**DATA**:

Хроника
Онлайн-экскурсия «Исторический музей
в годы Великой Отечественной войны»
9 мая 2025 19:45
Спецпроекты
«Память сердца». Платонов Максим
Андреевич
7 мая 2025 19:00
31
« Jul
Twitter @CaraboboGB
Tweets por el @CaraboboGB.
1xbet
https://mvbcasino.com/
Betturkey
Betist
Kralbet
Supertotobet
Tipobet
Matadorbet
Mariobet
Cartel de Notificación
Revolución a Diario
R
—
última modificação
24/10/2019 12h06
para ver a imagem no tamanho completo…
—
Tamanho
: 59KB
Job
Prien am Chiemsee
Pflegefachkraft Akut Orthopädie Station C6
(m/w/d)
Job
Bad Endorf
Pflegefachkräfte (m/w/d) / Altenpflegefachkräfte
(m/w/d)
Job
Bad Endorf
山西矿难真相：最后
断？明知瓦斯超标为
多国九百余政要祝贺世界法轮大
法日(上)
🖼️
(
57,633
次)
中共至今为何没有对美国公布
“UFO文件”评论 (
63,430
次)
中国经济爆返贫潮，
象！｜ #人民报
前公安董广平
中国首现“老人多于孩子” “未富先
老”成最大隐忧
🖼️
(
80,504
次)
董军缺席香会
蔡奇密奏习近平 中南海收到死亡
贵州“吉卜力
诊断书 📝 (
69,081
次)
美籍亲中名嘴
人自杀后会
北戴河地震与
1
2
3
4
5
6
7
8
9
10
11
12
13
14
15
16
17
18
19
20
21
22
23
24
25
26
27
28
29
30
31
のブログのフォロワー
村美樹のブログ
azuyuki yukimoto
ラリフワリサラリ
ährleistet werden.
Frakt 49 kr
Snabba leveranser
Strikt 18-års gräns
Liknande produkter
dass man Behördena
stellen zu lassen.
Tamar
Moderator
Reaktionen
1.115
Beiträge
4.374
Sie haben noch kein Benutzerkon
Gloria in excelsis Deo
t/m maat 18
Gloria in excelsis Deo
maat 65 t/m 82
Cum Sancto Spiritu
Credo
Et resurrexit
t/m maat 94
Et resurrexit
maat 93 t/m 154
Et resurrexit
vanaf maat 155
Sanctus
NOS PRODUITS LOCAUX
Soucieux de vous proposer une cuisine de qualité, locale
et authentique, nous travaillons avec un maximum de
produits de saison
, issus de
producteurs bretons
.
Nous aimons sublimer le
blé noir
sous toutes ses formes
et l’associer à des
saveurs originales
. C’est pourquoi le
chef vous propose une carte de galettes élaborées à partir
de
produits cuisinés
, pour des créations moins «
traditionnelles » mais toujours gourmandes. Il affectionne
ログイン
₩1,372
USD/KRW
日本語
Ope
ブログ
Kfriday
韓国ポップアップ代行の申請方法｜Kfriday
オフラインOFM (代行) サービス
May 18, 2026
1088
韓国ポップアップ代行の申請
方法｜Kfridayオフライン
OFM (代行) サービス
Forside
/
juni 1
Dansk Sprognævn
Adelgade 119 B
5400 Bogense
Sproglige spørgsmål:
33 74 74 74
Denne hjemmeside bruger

**TASK BRIEF**: Please render every line of text in the rows above as a JSON list of strings, one string per line, leaving out blank lines.

**REPLY**:
[
  "Хроника",
  "Онлайн-экскурсия «Исторический музей",
  "в годы Великой Отечественной войны»",
  "9 мая 2025 19:45",
  "Спецпроекты",
  "«Память сердца». Платонов Максим",
  "Андреевич",
  "7 мая 2025 19:00",
  "31",
  "« Jul",
  "Twitter @CaraboboGB",
  "Tweets por el @CaraboboGB.",
  "1xbet",
  "https://mvbcasino.com/",
  "Betturkey",
  "Betist",
  "Kralbet",
  "Supertotobet",
  "Tipobet",
  "Matadorbet",
  "Mariobet",
  "Cartel de Notificación",
  "Revolución a Diario",
  "R",
  "—",
  "última modificação",
  "24/10/2019 12h06",
  "para ver a imagem no tamanho completo…",
  "—",
  "Tamanho",
  ": 59KB",
  "Job",
  "Prien am Chiemsee",
  "Pflegefachkraft Akut Orthopädie Station C6",
  "(m/w/d)",
  "Job",
  "Bad Endorf",
  "Pflegefachkräfte (m/w/d) / Altenpflegefachkräfte",
  "(m/w/d)",
  "Job",
  "Bad Endorf",
  "山西矿难真相：最后",
  "断？明知瓦斯超标为",
  "多国九百余政要祝贺世界法轮大",
  "法日(上)",
  "🖼️",
  "(",
  "57,633",
  "次)",
  "中共至今为何没有对美国公布",
  "“UFO文件”评论 (",
  "63,430",
  "次)",
  "中国经济爆返贫潮，",
  "象！｜ #人民报",
  "前公安董广平",
  "中国首现“老人多于孩子” “未富先",
  "老”成最大隐忧",
  "🖼️",
  "(",
  "80,504",
  "次)",
  "董军缺席香会",
  "蔡奇密奏习近平 中南海收到死亡",
  "贵州“吉卜力",
  "诊断书 📝 (",
  "69,081",
  "次)",
  "美籍亲中名嘴",
  "人自杀后会",
  "北戴河地震与",
  "1",
  "2",
  "3",
  "4",
  "5",
  "6",
  "7",
  "8",
  "9",
  "10",
  "11",
  "12",
  "13",
  "14",
  "15",
  "16",
  "17",
  "18",
  "19",
  "20",
  "21",
  "22",
  "23",
  "24",
  "25",
  "26",
  "27",
  "28",
  "29",
  "30",
  "31",
  "のブログのフォロワー",
  "村美樹のブログ",
  "azuyuki yukimoto",
  "ラリフワリサラリ",
  "ährleistet werden.",
  "Frakt 49 kr",
  "Snabba leveranser",
  "Strikt 18-års gräns",
  "Liknande produkter",
  "dass man Behördena",
  "stellen zu lassen.",
  "Tamar",
  "Moderator",
  "Reaktionen",
  "1.115",
  "Beiträge",
  "4.374",
  "Sie haben noch kein Benutzerkon",
  "Gloria in excelsis Deo",
  "t/m maat 18",
  "Gloria in excelsis Deo",
  "maat 65 t/m 82",
  "Cum Sancto Spiritu",
  "Credo",
  "Et resurrexit",
  "t/m maat 94",
  "Et resurrexit",
  "maat 93 t/m 154",
  "Et resurrexit",
  "vanaf maat 155",
  "Sanctus",
  "NOS PRODUITS LOCAUX",
  "Soucieux de vous proposer une cuisine de qualité, locale",
  "et authentique, nous travaillons avec un maximum de",
  "produits de saison",
  ", issus de",
  "producteurs bretons",
  ".",
  "Nous aimons sublimer le",
  "blé noir",
  "sous toutes ses formes",
  "et l’associer à des",
  "saveurs originales",
  ". C’est pourquoi le",
  "chef vous propose une carte de galettes élaborées à partir",
  "de",
  "produits cuisinés",
  ", pour des créations moins «",
  "traditionnelles » mais toujours gourmandes. Il affectionne",
  "ログイン",
  "₩1,372",
  "USD/KRW",
  "日本語",
  "Ope",
  "ブログ",
  "Kfriday",
  "韓国ポップアップ代行の申請方法｜Kfriday",
  "オフラインOFM (代行) サービス",
  "May 18, 2026",
  "1088",
  "韓国ポップアップ代行の申請",
  "方法｜Kfridayオフライン",
  "OFM (代行) サービス",
  "Forside",
  "/",
  "juni 1",
  "Dansk Sprognævn",
  "Adelgade 119 B",
  "5400 Bogense",
  "Sproglige spørgsmål:",
  "33 74 74 74",
  "Denne hjemmeside bruger"
]